So after R&R of the transmission revealed no obvious issues, I think I finally got it figured out. Turns out the hydraulic throwout bearing was overextending the pressure plate fingers. Of course, it took an entire afternoon of trying to get the TOB bled to make this determination (tip - if you EVER have to bleed an hydraulic throwout bearing, use a MityVac or similar to put 20" of vacuum on the bleed line. Draw the line full of fluid first, then push pedal down, watch air bubbles disappear into reservoir, then release the pedal. Repeat. It's the ONLY way to stop the air from being drawn back into the bearing/line.)

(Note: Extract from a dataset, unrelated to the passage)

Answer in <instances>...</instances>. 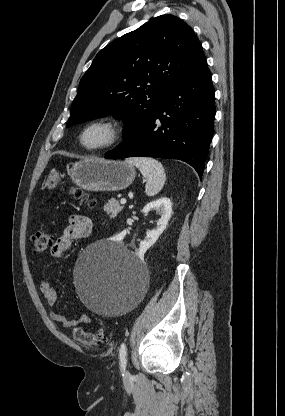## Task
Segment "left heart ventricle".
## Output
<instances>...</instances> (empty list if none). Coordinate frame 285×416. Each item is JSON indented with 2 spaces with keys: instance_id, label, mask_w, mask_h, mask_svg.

With Junior fully pressing the pedal, I couldn't budge the back tires. As she slowly released the pedal, I could start to spin them. Short term fix - I fabricated an adjustable pedal stop for the clutch pedal to limit bearing throw. Long term fix - buy a RAM hydraulic adjuster and install in-line. It basically adds extra volume to the feed line via a screw adjuster, so I can limit overtravel and move the bite point down for the pedal. I have yet to test it out on the ground with the engine started, but if I can spin the damn wheels by hand on jackstands, then it has to be releasing.
I was able to get some small work done - rust converter sprayed where windshield frame had surface rust, race harness/belts installed, plug wire holders bolted in, engine limit turnbuckle installed. Pretty confident I can make the close-ish race three weeks from now. I could probably make the hillclimb in two, but that is not exactly the best place for a shakedown.
Bad news - my racing partner/coworker royally f*cked his car up at CMS this weekend doing fun runs. Lost concentration and tried a line he shouldn't have. Bounced the car sideways off a concrete barrier. Good bit of body damage, brand new steering rack broken, wheel shattered, and front suspension f*cked. I suspect he'll be driving my Porsche in the interim.